> WHAT THIS TASK INVOLVES
Copy word for word the lines of the records from the one containing "0.0 to 1.0: 0.065" through the one containing "13.0 to 14.0: 0", including both of those lines.

> DATA FOR THIS TASK
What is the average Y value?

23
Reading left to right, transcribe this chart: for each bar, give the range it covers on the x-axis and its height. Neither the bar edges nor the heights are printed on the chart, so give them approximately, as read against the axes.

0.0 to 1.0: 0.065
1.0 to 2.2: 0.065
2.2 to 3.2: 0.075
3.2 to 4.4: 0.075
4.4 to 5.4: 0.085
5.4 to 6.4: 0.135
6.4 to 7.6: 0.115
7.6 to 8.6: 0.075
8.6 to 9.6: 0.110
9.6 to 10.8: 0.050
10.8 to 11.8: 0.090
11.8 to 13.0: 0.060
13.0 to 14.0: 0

==

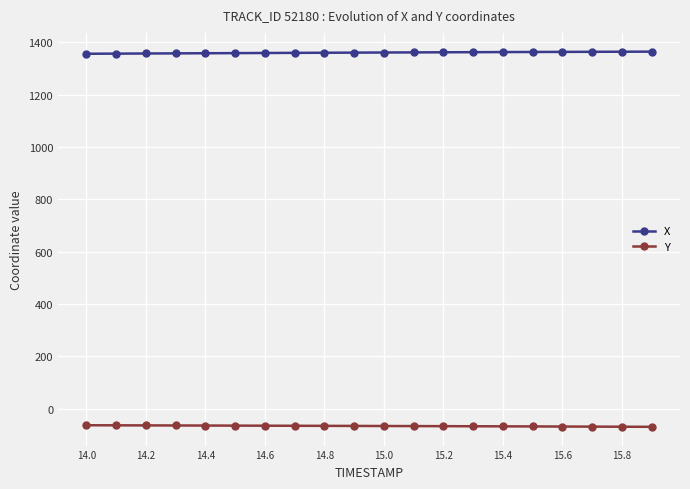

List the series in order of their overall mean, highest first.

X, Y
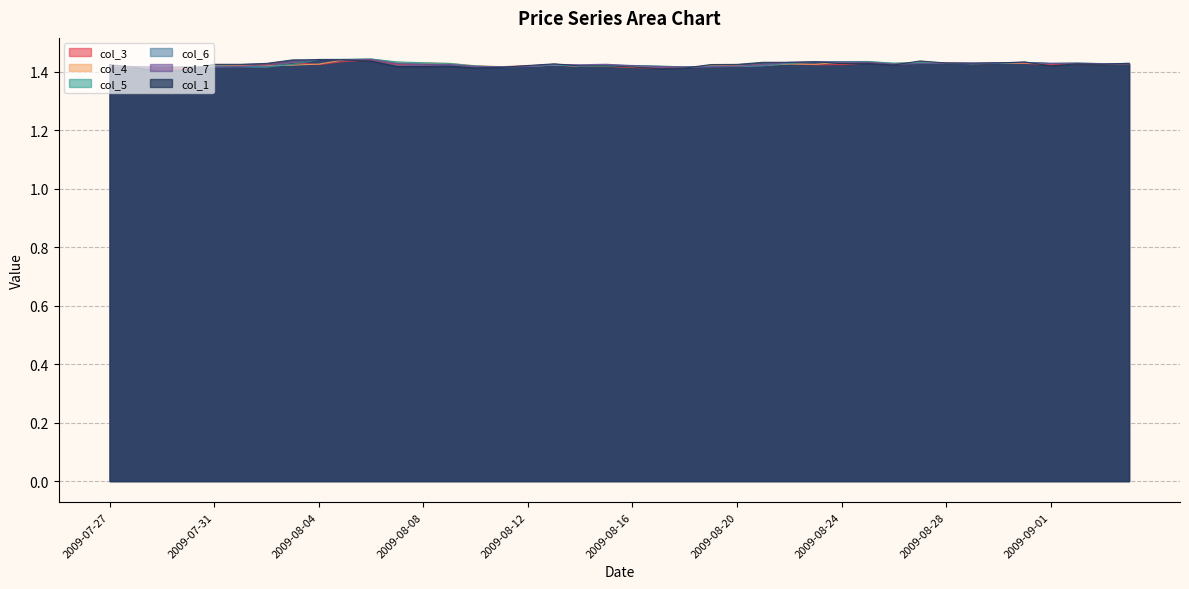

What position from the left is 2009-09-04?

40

--

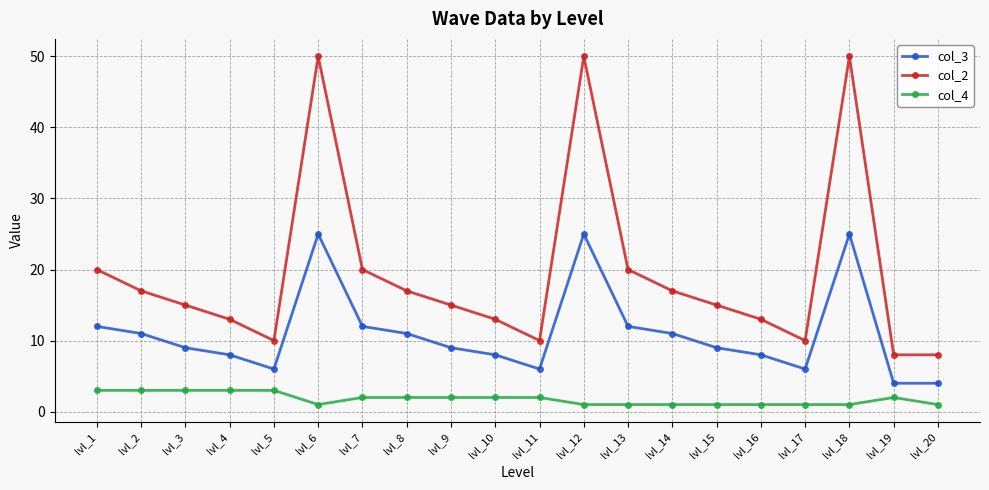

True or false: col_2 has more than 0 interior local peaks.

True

> WRITTEN SOLUTION
0.0 to 1.0: 0.065
1.0 to 2.2: 0.065
2.2 to 3.2: 0.075
3.2 to 4.4: 0.075
4.4 to 5.4: 0.085
5.4 to 6.4: 0.135
6.4 to 7.6: 0.115
7.6 to 8.6: 0.075
8.6 to 9.6: 0.110
9.6 to 10.8: 0.050
10.8 to 11.8: 0.090
11.8 to 13.0: 0.060
13.0 to 14.0: 0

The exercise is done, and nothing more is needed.